AI-driven orchestration is the ideal solution for a smooth customer experience as automation is inherently an experience-based process. Each element of orchestration translates to a smoother experience for the customer. Therefore, every time an organisation invests in orchestration, they are investing in the customer experience. In other words, AI helps to create intelligent, efficient services that maintain customer relationships, all of which are vitally important for banks.
However, orchestration is not only a valuable resource for banking. Organisations across multiple sectors are also beginning to understand the impact that orchestration can have on customer retention. Workato’s Index revealed a 226% growth of automation in customer support and calculated that, out of all automated processes, 30% focus on either the customer, employee, or end-user experience. Orchestration is being implemented successfully to track issues, field customer inquiries, and dramatically increase how quickly customer service teams assign the appropriate solution.
Orchestration in action
There are many ways orchestration can be implemented to benefit customer retention, enhancing efficiency across every stage of the customer experience, but there are also other ways that banks can see the benefits of orchestration in action.
Orchestration can be used to connect systems and workflows to enable simplified operations; from automated credit checks and document verification for loan applications to compiling and monitoring real-time data with customer information to detect suspected fraud. Orchestration can also speed up requests for payments and transfers, enabling customers to seamlessly switch between banking apps, websites, and interactions in physical branches. Even more complex areas such as regulations and compliance can be streamlined, freeing up more time for employees to create new products, all with the customer at the centre.
While the benefits of employing orchestration for customer retention are clear, it is not a human substitute, especially where confidential financial information is concerned. Instead, AI orchestration is a natural workplace partner for the team to collaborate with in delivering a superior experience. 11% of orchestrated processes from the Automation Index include humans ‘in the loop’, maintaining a human role alongside automation.
Finding stability in the uncertainty
One of the greatest impacts of orchestrating customer service is automating burdensome workloads so that time and resources can be reinvested in customer retention. For example, using AI chatbots as a customer service first response ensures a personalised, best-in-class service, minimises costs, and prioritises human support agents to focus on the most complex queries.

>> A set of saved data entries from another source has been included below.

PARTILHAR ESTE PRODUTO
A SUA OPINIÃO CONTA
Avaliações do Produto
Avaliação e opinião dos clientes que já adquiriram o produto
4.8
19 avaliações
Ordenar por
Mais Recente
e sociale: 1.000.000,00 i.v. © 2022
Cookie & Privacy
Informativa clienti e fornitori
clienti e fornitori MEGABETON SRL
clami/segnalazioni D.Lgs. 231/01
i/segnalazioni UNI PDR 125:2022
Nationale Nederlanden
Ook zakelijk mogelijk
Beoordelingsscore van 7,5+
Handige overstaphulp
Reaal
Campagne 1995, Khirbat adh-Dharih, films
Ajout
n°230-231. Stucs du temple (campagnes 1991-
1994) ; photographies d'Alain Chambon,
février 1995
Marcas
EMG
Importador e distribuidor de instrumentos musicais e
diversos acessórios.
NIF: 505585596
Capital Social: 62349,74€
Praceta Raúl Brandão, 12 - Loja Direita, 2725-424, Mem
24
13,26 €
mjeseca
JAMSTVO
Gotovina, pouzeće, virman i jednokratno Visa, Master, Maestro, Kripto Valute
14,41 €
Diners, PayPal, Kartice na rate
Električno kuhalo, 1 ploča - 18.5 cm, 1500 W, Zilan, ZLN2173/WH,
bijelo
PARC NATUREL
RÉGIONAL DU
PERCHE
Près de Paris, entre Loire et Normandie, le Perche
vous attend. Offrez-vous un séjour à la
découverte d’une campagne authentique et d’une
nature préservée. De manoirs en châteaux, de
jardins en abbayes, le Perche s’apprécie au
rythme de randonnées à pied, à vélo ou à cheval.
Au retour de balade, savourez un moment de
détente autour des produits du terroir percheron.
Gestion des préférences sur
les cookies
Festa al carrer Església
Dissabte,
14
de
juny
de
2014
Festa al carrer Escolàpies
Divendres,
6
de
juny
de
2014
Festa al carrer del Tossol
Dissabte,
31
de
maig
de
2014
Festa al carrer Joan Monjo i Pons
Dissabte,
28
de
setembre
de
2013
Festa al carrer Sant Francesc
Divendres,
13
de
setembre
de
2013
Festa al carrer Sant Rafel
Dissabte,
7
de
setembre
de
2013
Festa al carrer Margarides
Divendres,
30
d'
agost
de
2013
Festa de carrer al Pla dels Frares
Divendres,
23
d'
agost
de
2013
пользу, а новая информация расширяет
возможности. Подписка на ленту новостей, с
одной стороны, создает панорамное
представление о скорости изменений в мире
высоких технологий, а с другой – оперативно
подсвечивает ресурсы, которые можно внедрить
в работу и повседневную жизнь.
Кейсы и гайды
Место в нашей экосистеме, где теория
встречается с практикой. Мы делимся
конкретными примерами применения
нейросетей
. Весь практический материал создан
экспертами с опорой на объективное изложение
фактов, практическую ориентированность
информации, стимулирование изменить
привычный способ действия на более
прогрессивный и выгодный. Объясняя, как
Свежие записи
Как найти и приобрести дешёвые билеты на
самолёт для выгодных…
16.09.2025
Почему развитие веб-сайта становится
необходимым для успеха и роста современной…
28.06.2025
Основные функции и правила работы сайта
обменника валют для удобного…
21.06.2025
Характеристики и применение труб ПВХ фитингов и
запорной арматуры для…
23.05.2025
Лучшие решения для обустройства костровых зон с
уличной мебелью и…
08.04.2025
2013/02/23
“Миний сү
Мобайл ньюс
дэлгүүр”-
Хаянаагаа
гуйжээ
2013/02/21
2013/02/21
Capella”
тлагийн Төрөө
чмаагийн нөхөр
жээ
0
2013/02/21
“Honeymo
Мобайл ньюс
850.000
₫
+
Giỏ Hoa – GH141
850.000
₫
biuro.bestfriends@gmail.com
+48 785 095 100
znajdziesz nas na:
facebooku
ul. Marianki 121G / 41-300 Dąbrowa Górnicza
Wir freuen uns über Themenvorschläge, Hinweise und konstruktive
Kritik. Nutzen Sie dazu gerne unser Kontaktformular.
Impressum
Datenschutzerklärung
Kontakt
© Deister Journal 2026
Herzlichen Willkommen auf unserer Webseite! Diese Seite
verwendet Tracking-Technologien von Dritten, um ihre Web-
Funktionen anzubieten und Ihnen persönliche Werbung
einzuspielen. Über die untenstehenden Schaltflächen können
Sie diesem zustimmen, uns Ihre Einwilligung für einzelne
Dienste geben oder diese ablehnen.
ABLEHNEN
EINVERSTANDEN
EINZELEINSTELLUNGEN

Orchestrating customer requests and other processes enables a team to prioritise critical issues like customer retention that drive success, growth, and revenue. By breaking down silos and integrating data, banks can operate more efficiently and adapt quickly to market trends, which has never been more important in the current climate of an unpredictable economy. One thing that is for certain is that customer retention is crucial for banks to remain competitive in today’s market and orchestration should be a non-negotiable part of the strategy for long-term success.